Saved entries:
_ _ _ _ _
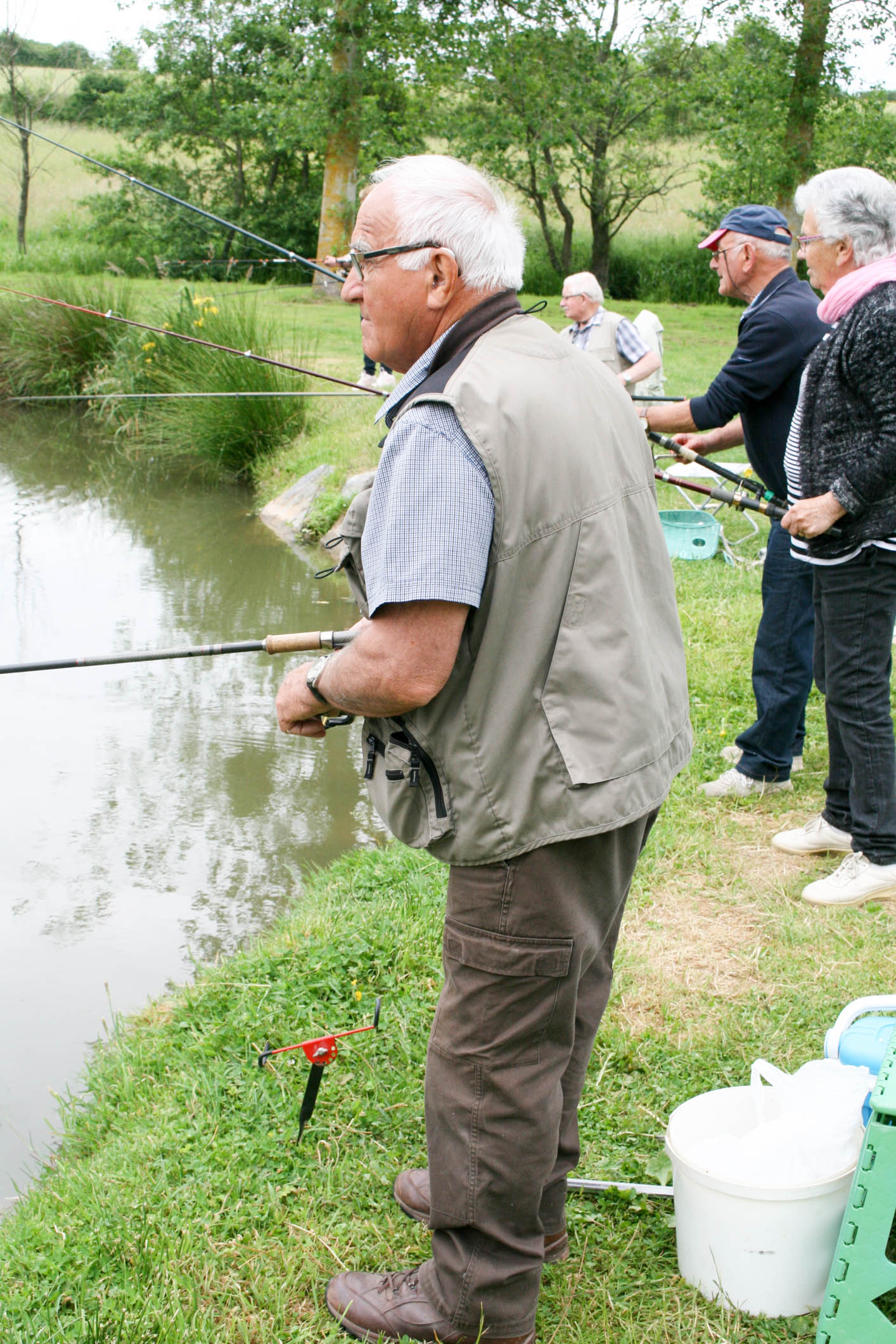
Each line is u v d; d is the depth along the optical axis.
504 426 1.60
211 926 3.79
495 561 1.61
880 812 3.29
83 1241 2.17
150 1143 2.44
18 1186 2.64
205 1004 3.03
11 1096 2.96
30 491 10.36
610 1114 2.45
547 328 1.77
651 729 1.71
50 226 26.97
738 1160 1.95
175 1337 1.94
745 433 3.73
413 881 3.53
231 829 4.50
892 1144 1.73
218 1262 2.12
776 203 19.22
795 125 18.95
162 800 4.74
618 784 1.66
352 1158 2.36
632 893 3.39
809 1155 1.95
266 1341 1.95
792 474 3.27
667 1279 2.05
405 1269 2.05
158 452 11.50
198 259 26.45
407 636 1.61
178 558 8.28
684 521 6.98
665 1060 2.63
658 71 23.61
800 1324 1.93
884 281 2.86
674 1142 2.06
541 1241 1.87
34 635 6.64
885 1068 1.84
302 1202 2.25
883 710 3.23
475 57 20.91
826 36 18.62
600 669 1.65
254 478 10.41
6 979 3.48
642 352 6.62
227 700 5.81
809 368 3.04
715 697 4.82
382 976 2.98
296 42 21.64
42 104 28.05
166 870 4.17
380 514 1.63
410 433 1.60
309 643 2.08
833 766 3.52
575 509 1.64
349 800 4.77
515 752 1.66
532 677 1.65
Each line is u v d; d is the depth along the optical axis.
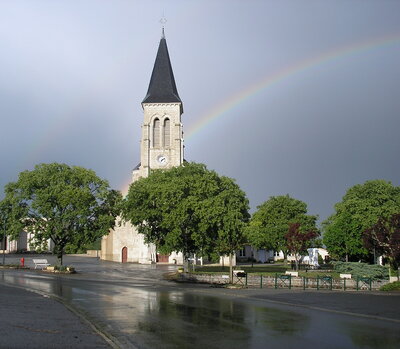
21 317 16.80
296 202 83.31
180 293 29.52
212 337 14.45
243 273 40.97
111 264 75.25
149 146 86.31
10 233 51.06
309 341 13.93
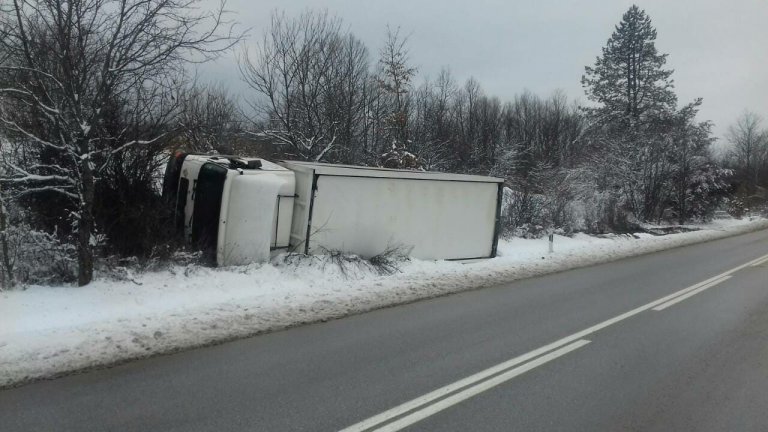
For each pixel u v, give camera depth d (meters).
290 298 8.64
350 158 19.28
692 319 8.43
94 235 8.30
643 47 44.03
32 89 7.72
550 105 54.94
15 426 4.36
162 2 7.95
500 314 8.62
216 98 19.44
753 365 6.21
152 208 9.59
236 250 9.95
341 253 11.20
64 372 5.46
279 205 10.66
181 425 4.44
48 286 7.99
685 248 19.58
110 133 9.10
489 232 14.00
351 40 20.83
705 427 4.59
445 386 5.43
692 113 39.62
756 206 42.84
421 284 10.45
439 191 12.87
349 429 4.42
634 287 11.22
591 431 4.47
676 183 31.52
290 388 5.29
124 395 5.02
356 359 6.22
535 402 5.06
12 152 8.41
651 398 5.20
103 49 8.02
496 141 41.94
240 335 6.92
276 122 18.66
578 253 16.20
_ _ _ _ _
_Action item_
Exactly as written, restate the lines above from the opening line through the one holding "800 1324 1.93", omitting the pictures.

_The answer_
Each line is u v d; d is the depth along the optical axis.
504 426 1.60
211 926 3.79
495 561 1.61
880 812 3.29
83 1241 2.17
150 1143 2.44
18 1186 2.64
205 1004 3.03
11 1096 2.96
30 491 10.36
610 1114 2.45
547 328 1.77
651 729 1.71
50 226 26.97
738 1160 1.95
175 1337 1.94
745 433 3.73
413 881 3.53
231 829 4.50
892 1144 1.73
218 1262 2.12
776 203 19.22
795 125 18.95
162 800 4.74
618 784 1.66
352 1158 2.36
632 893 3.39
809 1155 1.95
266 1341 1.95
792 474 3.27
667 1279 2.05
405 1269 2.05
158 452 11.50
198 259 26.45
407 636 1.61
178 558 8.28
684 521 6.98
665 1060 2.63
658 71 23.61
800 1324 1.93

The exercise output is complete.